The word "Passion" comes from the greek word "pasko" which means "to be done to". It is, of course, also the origin of the word "patient". As Jesus allows himself to be taken, to suffer and to die, so patients place themselves into the hands of others.  Patients allow themselves to be treated, healed and restored thanks to the skill and devotion of medical staff.

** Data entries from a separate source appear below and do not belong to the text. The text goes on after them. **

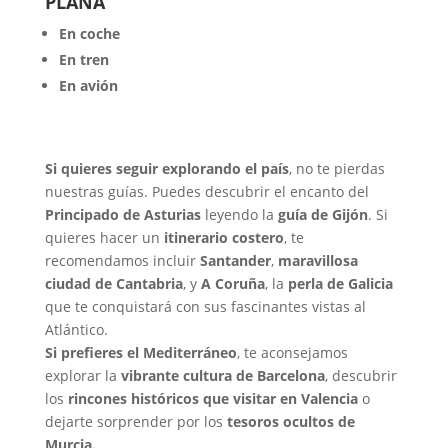
PLANA
En coche
En tren
En avión
Si quieres seguir explorando el país
, no te pierdas
nuestras guías. Puedes descubrir el encanto del
Principado de Asturias
leyendo la
guía de Gijón
. Si
quieres hacer un
itinerario costero
, te
recomendamos incluir
Santander
,
maravillosa
ciudad de Cantabria
, y
A Coruña
, la
perla de Galicia
que te conquistará con sus fascinantes vistas al
Atlántico.
Si prefieres el Mediterráneo
, te aconsejamos
explorar la
vibrante cultura de Barcelona
, descubrir
los
rincones históricos que visitar en Valencia
o
dejarte sorprender por los
tesoros ocultos de
Murcia.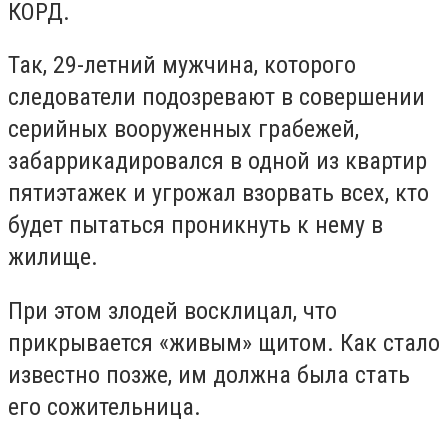
КОРД.
Так, 29-летний мужчина, которого
следователи подозревают в совершении
серийных вооруженных грабежей,
забаррикадировался в одной из квартир
пятиэтажек и угрожал взорвать всех, кто
будет пытаться проникнуть к нему в
жилище.
При этом злодей восклицал, что
прикрывается «живым» щитом. Как стало
известно позже, им должна была стать
его сожительница.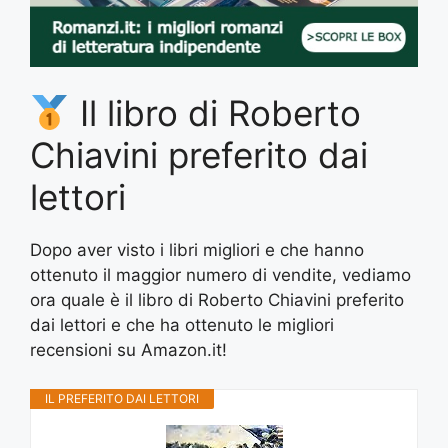
Il libro di Roberto
Chiavini preferito dai
lettori
Dopo aver visto i libri migliori e che hanno
ottenuto il maggior numero di vendite, vediamo
ora quale è il libro di Roberto Chiavini preferito
dai lettori e che ha ottenuto le migliori
recensioni su Amazon.it!
IL PREFERITO DAI LETTORI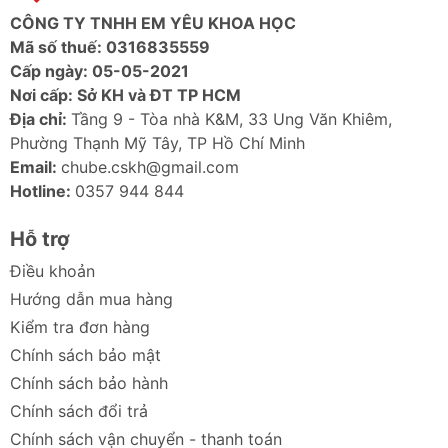
CÔNG TY TNHH EM YÊU KHOA HỌC
Mã số thuế: 0316835559
Cấp ngày: 05-05-2021
Nơi cấp: Sở KH và ĐT TP HCM
Địa chỉ:
Tầng 9 - Tòa nhà K&M, 33 Ung Văn Khiêm,
Phường Thạnh Mỹ Tây, TP Hồ Chí Minh
Email:
chube.cskh@gmail.com
Hotline:
0357 944 844
Hỗ trợ
Điều khoản
Hướng dẫn mua hàng
Kiểm tra đơn hàng
Chính sách bảo mật
Chính sách bảo hành
Chính sách đổi trả
Chính sách vận chuyển - thanh toán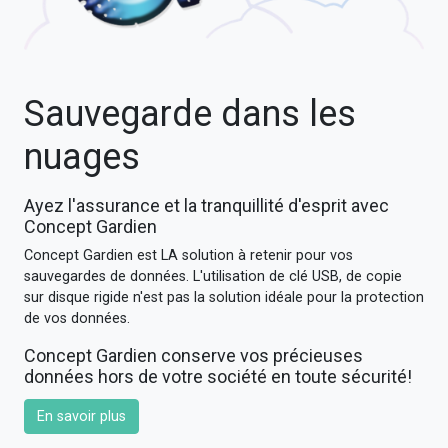
Sauvegarde dans les
nuages
Ayez l'assurance et la tranquillité d'esprit avec
Concept Gardien
Concept Gardien est LA solution à retenir pour vos
sauvegardes de données. L'utilisation de clé USB, de copie
sur disque rigide n'est pas la solution idéale pour la protection
de vos données.
Concept Gardien conserve vos précieuses
données hors de votre société en toute sécurité!
En savoir plus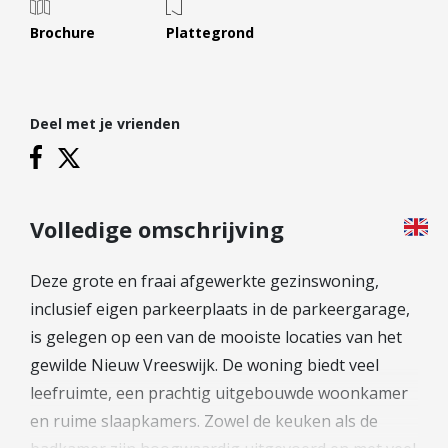
Hypotheek verhogen
Brochure
Plattegrond
Starterslening
Financiële check
Banken
Deel met je vrienden
Duurzame hypotheek
Reviews
Volledige omschrijving
Contact
Leer ons kennen
Deze grote en fraai afgewerkte gezinswoning,
Over Ons
inclusief eigen parkeerplaats in de parkeergarage,
Ons Team
is gelegen op een van de mooiste locaties van het
Vacatures
gewilde Nieuw Vreeswijk. De woning biedt veel
FAQ
leefruimte, een prachtig uitgebouwde woonkamer
Blog
en ruime slaapkamers. Zowel de keuken als de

To-day, therefore, is a an appropriate day, not just to think about all of those who find themselves patients but also those who care for them.

 

28 March

 

Regarded by many as his masterpiece, P.G.Wodehouse's, "Joy in the Morning", was published in the U.K. in 1947.   It was begun whilst the author was under house arrest in Le Touquet after the invasion of France in 1940.   Later he was sent to an internment camp in Upper Silesia where he wrote to his wife, "If this is Upper Silesia, heaven knows what Lower Silesia is like".

 

"Joy in the Morning" opens with these words,  "After the thing was all over, when peril had ceased to loom and happy endings had been distributed in heaping handfuls,   and we were driving home with our hats on the sides of our heads....I confessed to Jeeves that there had been moments during the recent proceedings when Bertram Wooster, though no weakling,

had come near to despair."

 

I hope and pray that we will, in the words of the Psalmist, find that joy despite the perils of the present time and the temptation to despair.

 

27th March

 

I have lost count of the number of people who have commented on the weather.   We are "lucky", "fortunate", "blessed" to be enjoying the first extended dry and sunny spell of the year.   The wind is drying the soil and the farmers and gardeners can get back onto the land.

 

We are thankful that restrictions on movement and association are not being enforced in the winter.   We are also appreciative of the space afforded by living in the country with gardens, lanes and footpaths for exercise.   Despite uncertainties and anxieties, a sense of gratitude should be a part of the outlook of every Christian.   It was the medieval  Dominican mystic Meister Eckhart who once observed,   "If the only prayer we say in our lives is 'Thank you", then that is enough"

 

26th March

 

I understand that about a third of the food produced in this country goes to waste.   This may occur between the time it leaves the farm to its processing and delivery to the shelves of our shops.   Other waste occurs when food remains unsold and is destroyed or bought and unconsumed.

 

Much of what we buy is eaten but sadly some cooked food is  thrown away.   In the present situation, Ruth and I have become more aware of the way we buy food and how and when we use it.   Others have commented to me about how often they now shop and the self imposed limits they place upon the buying of their food.

 

We are certainly encouraged to give more thought to what we need and to refrain from buying too much.   The current situation may be a warning to us about food production, distribution, purchase and consumption.   It certainly reminds us that what we have  and what we think we need is not unlimited.

 

 

25th March

 

It is the Feast of the Annunciation, the day when the church recalls the visit of the Angel to Mary, announcing that she will be the mother of her Saviour.   It is not coincidental that the feast falls exactly nine months before we celebrate His birth on Christmas Day.   Traditionally, to-day was called "Lady Day" and it was the first of the days on which the quarterly agricultural rent was due.

 

"Lady Day"  always reminds me of the interconnection between rural life and the worship of its church.   Over the centuries, this rural life and the agriculture that underpins it has seen its fair share of plague, famine, floods and blight and the misery that they cause.

 

To-day we are faced with another threat to our way of life and there is a considerable amount of uncertainty and anxiety.

However, I have no doubt that this current crisis will be born and ultimately overcome by the resilience of our communities.

By the time we reach the second quarter payment day, which is,  June the 24th, I hope and pray that things may be a little clearer.